(Beginning of Given entries)

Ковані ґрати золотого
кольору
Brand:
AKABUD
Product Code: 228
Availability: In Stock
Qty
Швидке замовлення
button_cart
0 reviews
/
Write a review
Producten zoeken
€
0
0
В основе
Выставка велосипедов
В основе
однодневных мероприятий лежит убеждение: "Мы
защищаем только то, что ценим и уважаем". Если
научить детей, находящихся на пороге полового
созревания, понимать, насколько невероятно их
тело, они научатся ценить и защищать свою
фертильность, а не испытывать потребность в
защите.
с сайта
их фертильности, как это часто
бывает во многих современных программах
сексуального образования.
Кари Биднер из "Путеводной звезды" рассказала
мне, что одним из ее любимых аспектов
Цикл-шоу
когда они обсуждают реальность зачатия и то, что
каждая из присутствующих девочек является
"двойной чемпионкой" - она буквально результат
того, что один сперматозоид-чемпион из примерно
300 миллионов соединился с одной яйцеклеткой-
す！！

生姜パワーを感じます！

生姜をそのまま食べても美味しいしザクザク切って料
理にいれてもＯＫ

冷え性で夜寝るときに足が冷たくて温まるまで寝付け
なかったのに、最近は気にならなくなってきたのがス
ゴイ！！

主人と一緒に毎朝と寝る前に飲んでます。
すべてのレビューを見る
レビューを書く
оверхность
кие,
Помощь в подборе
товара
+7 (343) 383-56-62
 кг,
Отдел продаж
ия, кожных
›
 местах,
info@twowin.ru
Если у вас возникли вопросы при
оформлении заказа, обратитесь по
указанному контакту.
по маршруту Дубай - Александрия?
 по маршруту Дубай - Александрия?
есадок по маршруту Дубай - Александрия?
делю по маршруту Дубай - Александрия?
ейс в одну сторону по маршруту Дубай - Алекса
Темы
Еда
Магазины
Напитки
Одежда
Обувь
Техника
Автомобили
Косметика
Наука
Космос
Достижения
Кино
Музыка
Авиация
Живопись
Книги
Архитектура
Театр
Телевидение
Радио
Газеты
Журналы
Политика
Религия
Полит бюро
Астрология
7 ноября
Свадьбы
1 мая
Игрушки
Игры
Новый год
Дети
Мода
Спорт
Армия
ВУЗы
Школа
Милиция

(End of Given entries)

• Exercise directions
Rename "Дубай" to "Абу-Даби" everywhere it occurs in the entries, and give every line again with nothing else altered.

• Output for this task
Ковані ґрати золотого
кольору
Brand:
AKABUD
Product Code: 228
Availability: In Stock
Qty
Швидке замовлення
button_cart
0 reviews
/
Write a review
Producten zoeken
€
0
0
В основе
Выставка велосипедов
В основе
однодневных мероприятий лежит убеждение: "Мы
защищаем только то, что ценим и уважаем". Если
научить детей, находящихся на пороге полового
созревания, понимать, насколько невероятно их
тело, они научатся ценить и защищать свою
фертильность, а не испытывать потребность в
защите.
с сайта
их фертильности, как это часто
бывает во многих современных программах
сексуального образования.
Кари Биднер из "Путеводной звезды" рассказала
мне, что одним из ее любимых аспектов
Цикл-шоу
когда они обсуждают реальность зачатия и то, что
каждая из присутствующих девочек является
"двойной чемпионкой" - она буквально результат
того, что один сперматозоид-чемпион из примерно
300 миллионов соединился с одной яйцеклеткой-
す！！

生姜パワーを感じます！

生姜をそのまま食べても美味しいしザクザク切って料
理にいれてもＯＫ

冷え性で夜寝るときに足が冷たくて温まるまで寝付け
なかったのに、最近は気にならなくなってきたのがス
ゴイ！！

主人と一緒に毎朝と寝る前に飲んでます。
すべてのレビューを見る
レビューを書く
оверхность
кие,
Помощь в подборе
товара
+7 (343) 383-56-62
 кг,
Отдел продаж
ия, кожных
›
 местах,
info@twowin.ru
Если у вас возникли вопросы при
оформлении заказа, обратитесь по
указанному контакту.
по маршруту Абу-Даби - Александрия?
 по маршруту Абу-Даби - Александрия?
есадок по маршруту Абу-Даби - Александрия?
делю по маршруту Абу-Даби - Александрия?
ейс в одну сторону по маршруту Абу-Даби - Алекса
Темы
Еда
Магазины
Напитки
Одежда
Обувь
Техника
Автомобили
Косметика
Наука
Космос
Достижения
Кино
Музыка
Авиация
Живопись
Книги
Архитектура
Театр
Телевидение
Радио
Газеты
Журналы
Политика
Религия
Полит бюро
Астрология
7 ноября
Свадьбы
1 мая
Игрушки
Игры
Новый год
Дети
Мода
Спорт
Армия
ВУЗы
Школа
Милиция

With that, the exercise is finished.